Hallucinations are among the most mysterious and revealing phenomena in neuroscience. Whether they arise from neurodegenerative diseases like Parkinson’s or from psychedelics such as LSD or psilocybin, the underlying mechanism appears surprisingly similar. In both cases, when sensory input weakens, the brain begins to fill in the blanks, creating vivid internal images and sensations that blur the line between perception and imagination.
The Shared Mechanisms Behind Hallucinations
Neurologist Oliver Sacks once described a Parkinson’s patient who saw writhing tattoos covering people’s faces. At first, the man thought they were real, until the patterns began to pulse and glow. This same kind of perceptual distortion appears in psychedelic experiences, suggesting that Parkinson’s-related and psychedelic hallucinations share neural roots.
Research published in Schizophrenia Bulletin points to a common mechanism: disturbances in how the brain processes visual input. In Lewy body diseases such as Parkinson’s and dementia with Lewy bodies, up to 75% of patients report visual distortions, and about 40% experience complex hallucinations. These often begin subtly—seeing movement in still objects or faint figures in peripheral vision—before evolving into vivid scenes or characters.
Psychedelics compress this progression into hours rather than years. Users first see color shifts or breathing walls, which then develop into intricate patterns or lifelike imagery. Despite different causes, both conditions alter perception in ways that reveal how the brain constructs reality.
The Serotonin Connection
One key molecule bridges these two phenomena: the serotonin 2A receptor (5-HT2A). Psychedelics like LSD and psilocybin activate this receptor, while drugs that block it can prevent their hallucinogenic effects. In Parkinson’s and Lewy body diseases, these same receptors become overactive or more abundant, contributing to visual disturbances.
Medications such as pimavanserin, which dampen 2A receptor activity, often reduce hallucinations in Parkinson’s patients. Brain imaging studies show that the regions with the most 2A receptors are also those most affected by neurodegeneration—suggesting that receptor imbalance plays a direct role in hallucinations.
In essence, the overactive serotonin system in both drug-induced and disease-related conditions blurs the boundary between sensory reality and internally generated imagery. Psychedelics cause this distortion temporarily, while Parkinson’s produces it gradually and chronically—like a slow-motion psychedelic experience.
How the Brain Fills in the Gaps
The primary visual cortex (V1) is where raw visual data from the eyes first enters the brain. The serotonin 2A receptor is densely concentrated in this region, particularly in layer 4, where external sensory input arrives. When serotonin activity suppresses the responsiveness of these visual neurons, the result is low-fidelity visual signaling.

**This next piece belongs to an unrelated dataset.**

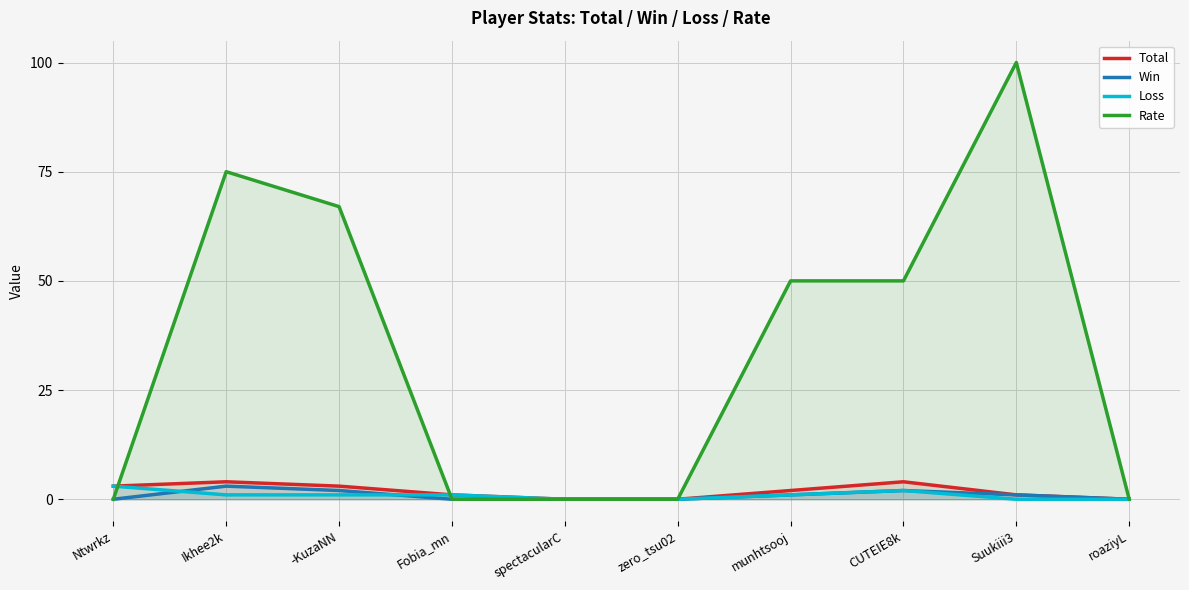

Count the Loss values in the range 0 to 1.

8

This weakened input forces the brain’s higher regions to compensate, creating a feedback loop where imagination substitutes for missing data. As one unified model of visual hallucinations suggests, perception becomes a see-saw between sensory input and internal prediction.
When that balance is healthy, external data keeps perception grounded. When it falters—due to retinal loss, cortical degradation, or serotonergic overstimulation—the brain leans heavily on its own memories and expectations. It begins “seeing from the inside out.”
- Mild disruptions cause distortions—objects appear to ripple or shift.
- Moderate disruptions produce recognizable figures or faces.
- Severe disruptions engage memory and emotion, creating full scenes or entities that feel alive.
In both Parkinson’s hallucinations and psychedelic experiences, the same dynamic unfolds: as sensory reliability drops, the brain fills in the blanks with its own predictive imagery.
Psychedelics as a Window Into Hallucination
Psychedelics offer scientists a unique tool for studying these mechanisms in real time. By temporarily inducing controlled hallucinations, researchers can observe how serotonergic networks interact with visual and associative brain regions. This helps explain not only drug-induced visions but also hallucinations in mental illness and neurodegeneration.
What remains unclear is whether the increase in serotonin receptors in Parkinson’s directly causes hallucinations, or if it’s a response to underlying degeneration. Either way, these findings illuminate how fragile perception really is—and how easily the brain’s internal world can overtake external reality.
Seeing From the Inside Out
Ultimately, hallucinations remind us that perception is an act of construction, not reflection. The brain constantly balances between receiving the world and generating it. When that balance shifts—through disease, drugs, or sensory loss—the imagination takes over.
Understanding hallucinations in the brain is more than a study of pathology; it’s a window into how all perception works. Every moment, your brain fills in countless blanks—you just usually don’t notice.